## INSTRUÇÕES
**1.** Segundo a crónica do jogo, que jogador do Belenenses se lesionou com alguma gravidade e teve de sair para ser assistido?
**2.** Enumere todos os jogadores referidos pelo nome na crónica do jogo.

## EXCERTO DO TEXTO

Nos últimos dez minutos da primeira parte assistimos a um inverter de papéis, com o Real a conseguir aliar a velocidade a uma boa circulação de bola. Miguel Cardoso rematou à figura aos 37 minutos e num momento de entusiasmo, fruto da combinação entre Mamadu Djaló e Marcelo Lopes, a meia-distância surgiu, mas com má direcção. Em cima do intervalo o Belenenses esteve à beira de ripostar quando Tiago Fernandes sofreu falta já perto da área, em zona frontal, só que o livre foi mal concretizado.

À entrada para a segunda parte o Real deu continuidade ao que tinha posto em prática no final da primeira. Excelente o cruzamento de Mamadu Djaló para Miguel Cardoso, que em boa posição não conseguiu mais do que ganhar canto. Ultrapassado este susto, com uma duração total de cinco minutos, o Belenenses retomou o controlo das operações, ora ganhando canto, por Gonçalo Gregório, ora rematando Edi Oliveira para defesa do guarda-redes, até ao momento em que o central Nuno Neves se lesionou com alguma gravidade e teve de sair, para ser assistido. Na sua ausência, com o Belenenses reduzido a dez unidades, e num momento de entusiasmo colectivo, aproveitou o Real para fazer o 1-0.

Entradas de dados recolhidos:

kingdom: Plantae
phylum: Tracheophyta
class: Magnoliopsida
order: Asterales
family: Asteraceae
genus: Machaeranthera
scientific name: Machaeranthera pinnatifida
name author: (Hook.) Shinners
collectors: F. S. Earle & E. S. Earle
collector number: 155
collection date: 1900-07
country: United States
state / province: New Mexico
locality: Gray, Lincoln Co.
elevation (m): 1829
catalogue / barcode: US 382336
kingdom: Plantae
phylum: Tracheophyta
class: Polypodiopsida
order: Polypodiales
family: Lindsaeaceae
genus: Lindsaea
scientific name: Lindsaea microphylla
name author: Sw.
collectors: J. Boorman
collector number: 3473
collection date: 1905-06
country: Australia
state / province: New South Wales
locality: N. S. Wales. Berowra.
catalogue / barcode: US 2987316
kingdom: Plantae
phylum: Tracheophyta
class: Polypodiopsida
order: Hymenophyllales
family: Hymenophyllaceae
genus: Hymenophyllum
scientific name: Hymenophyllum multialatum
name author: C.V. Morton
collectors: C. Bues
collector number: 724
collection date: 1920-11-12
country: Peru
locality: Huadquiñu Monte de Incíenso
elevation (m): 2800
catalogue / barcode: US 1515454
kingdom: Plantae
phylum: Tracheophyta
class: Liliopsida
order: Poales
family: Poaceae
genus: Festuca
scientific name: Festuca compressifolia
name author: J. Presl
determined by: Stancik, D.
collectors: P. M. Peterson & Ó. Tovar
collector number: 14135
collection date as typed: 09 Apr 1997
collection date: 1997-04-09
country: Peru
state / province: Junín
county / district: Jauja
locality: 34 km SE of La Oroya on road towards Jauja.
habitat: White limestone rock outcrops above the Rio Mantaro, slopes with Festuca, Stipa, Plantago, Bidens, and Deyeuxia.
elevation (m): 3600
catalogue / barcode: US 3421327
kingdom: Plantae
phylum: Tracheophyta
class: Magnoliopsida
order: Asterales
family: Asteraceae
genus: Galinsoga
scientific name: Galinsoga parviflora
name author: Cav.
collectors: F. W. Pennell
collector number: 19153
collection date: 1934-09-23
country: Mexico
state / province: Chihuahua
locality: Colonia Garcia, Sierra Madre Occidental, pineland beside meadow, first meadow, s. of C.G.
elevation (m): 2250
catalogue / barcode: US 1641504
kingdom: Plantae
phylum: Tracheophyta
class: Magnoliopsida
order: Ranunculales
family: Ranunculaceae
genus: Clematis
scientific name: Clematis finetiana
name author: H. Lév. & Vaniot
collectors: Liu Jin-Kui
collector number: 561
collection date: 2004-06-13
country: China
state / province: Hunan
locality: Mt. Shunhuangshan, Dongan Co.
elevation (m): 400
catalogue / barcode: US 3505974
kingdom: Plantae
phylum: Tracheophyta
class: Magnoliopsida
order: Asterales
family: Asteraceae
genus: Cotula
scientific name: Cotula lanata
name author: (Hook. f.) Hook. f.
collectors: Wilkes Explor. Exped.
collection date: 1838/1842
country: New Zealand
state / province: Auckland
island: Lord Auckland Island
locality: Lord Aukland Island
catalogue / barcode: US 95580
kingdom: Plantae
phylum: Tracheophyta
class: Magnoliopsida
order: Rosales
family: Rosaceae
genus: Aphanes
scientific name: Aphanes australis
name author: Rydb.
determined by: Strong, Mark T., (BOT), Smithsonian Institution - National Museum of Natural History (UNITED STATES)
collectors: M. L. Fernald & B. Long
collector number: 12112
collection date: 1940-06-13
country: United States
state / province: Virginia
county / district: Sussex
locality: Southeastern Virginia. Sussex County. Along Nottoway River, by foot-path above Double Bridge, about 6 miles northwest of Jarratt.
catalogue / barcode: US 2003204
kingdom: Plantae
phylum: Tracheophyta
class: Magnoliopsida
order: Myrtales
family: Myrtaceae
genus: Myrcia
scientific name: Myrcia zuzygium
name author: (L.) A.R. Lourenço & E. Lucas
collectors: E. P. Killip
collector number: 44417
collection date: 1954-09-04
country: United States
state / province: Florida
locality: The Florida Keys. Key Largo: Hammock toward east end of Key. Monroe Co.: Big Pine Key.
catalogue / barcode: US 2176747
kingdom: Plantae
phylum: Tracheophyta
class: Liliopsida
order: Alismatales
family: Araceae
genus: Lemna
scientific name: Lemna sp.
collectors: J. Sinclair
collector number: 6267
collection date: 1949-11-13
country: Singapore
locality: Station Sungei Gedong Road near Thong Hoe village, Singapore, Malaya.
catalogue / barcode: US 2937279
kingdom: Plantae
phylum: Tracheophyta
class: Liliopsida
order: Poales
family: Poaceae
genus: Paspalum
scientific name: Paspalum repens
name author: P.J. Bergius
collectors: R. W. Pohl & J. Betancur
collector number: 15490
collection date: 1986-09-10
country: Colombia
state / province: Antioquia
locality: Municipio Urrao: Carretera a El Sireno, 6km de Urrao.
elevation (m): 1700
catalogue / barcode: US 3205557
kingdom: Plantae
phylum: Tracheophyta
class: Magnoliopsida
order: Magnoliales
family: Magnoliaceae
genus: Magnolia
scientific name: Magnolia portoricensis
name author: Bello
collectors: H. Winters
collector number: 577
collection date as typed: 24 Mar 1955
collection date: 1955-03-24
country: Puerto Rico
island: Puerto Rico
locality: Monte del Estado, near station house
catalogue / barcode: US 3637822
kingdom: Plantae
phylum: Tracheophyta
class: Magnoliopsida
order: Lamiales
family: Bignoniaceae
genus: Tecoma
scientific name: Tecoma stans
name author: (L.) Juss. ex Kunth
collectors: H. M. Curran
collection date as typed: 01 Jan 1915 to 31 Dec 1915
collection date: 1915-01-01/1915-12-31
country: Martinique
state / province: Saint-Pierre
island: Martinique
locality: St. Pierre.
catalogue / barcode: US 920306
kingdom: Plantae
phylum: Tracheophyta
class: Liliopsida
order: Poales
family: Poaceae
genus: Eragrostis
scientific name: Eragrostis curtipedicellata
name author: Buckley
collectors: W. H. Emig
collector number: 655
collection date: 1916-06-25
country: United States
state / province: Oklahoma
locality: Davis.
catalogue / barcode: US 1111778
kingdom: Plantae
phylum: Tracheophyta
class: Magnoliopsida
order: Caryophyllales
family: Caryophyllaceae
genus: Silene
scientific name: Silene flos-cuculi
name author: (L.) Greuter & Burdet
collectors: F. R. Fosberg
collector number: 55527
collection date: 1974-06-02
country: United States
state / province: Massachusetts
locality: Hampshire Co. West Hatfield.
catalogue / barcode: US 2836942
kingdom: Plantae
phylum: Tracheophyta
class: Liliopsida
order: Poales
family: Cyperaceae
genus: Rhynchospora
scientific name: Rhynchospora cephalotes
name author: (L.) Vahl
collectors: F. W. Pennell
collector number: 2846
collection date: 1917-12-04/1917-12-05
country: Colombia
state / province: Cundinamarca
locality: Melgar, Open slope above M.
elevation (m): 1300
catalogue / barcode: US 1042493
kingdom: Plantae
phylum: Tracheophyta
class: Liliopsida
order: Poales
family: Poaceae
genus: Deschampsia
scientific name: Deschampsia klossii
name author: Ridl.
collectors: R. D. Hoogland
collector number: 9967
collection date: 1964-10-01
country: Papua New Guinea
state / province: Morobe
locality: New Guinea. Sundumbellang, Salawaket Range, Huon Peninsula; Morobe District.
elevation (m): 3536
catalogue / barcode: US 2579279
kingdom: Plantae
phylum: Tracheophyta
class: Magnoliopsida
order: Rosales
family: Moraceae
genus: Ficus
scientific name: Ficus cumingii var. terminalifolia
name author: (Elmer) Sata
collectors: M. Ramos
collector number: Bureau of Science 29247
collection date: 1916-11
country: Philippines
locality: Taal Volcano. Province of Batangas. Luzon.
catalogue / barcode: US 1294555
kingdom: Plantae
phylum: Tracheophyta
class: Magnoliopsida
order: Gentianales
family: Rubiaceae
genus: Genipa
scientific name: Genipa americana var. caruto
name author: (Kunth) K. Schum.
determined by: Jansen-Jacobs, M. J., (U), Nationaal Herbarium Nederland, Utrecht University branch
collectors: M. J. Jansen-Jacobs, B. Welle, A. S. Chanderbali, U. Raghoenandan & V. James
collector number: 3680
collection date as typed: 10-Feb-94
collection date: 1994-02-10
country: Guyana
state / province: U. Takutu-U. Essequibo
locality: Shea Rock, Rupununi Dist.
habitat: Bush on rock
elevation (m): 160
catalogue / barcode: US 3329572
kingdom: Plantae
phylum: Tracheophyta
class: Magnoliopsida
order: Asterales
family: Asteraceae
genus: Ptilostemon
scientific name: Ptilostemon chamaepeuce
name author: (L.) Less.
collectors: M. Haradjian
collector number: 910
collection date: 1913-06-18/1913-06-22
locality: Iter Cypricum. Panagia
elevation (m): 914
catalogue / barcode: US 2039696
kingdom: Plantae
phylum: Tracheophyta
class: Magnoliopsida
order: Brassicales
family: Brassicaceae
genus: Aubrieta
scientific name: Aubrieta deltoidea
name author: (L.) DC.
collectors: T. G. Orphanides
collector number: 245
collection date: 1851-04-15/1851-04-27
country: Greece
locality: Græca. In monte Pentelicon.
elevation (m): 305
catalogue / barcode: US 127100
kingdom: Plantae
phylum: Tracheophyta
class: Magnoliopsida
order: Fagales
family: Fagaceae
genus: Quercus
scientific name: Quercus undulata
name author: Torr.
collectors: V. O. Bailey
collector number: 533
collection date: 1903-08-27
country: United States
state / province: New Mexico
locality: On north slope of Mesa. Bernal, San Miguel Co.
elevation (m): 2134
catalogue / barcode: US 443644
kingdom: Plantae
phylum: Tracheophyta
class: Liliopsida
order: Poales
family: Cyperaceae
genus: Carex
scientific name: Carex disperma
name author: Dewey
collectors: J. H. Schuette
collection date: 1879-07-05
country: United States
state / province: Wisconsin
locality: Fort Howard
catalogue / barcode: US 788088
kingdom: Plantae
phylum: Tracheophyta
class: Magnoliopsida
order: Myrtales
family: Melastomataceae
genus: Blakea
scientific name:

## RESPOSTAS
**1.** O central Nuno Neves.

**2.** Miguel Cardoso, Mamadu Djaló, Marcelo Lopes, Tiago Fernandes, Gonçalo Gregório, Edi Oliveira e Nuno Neves.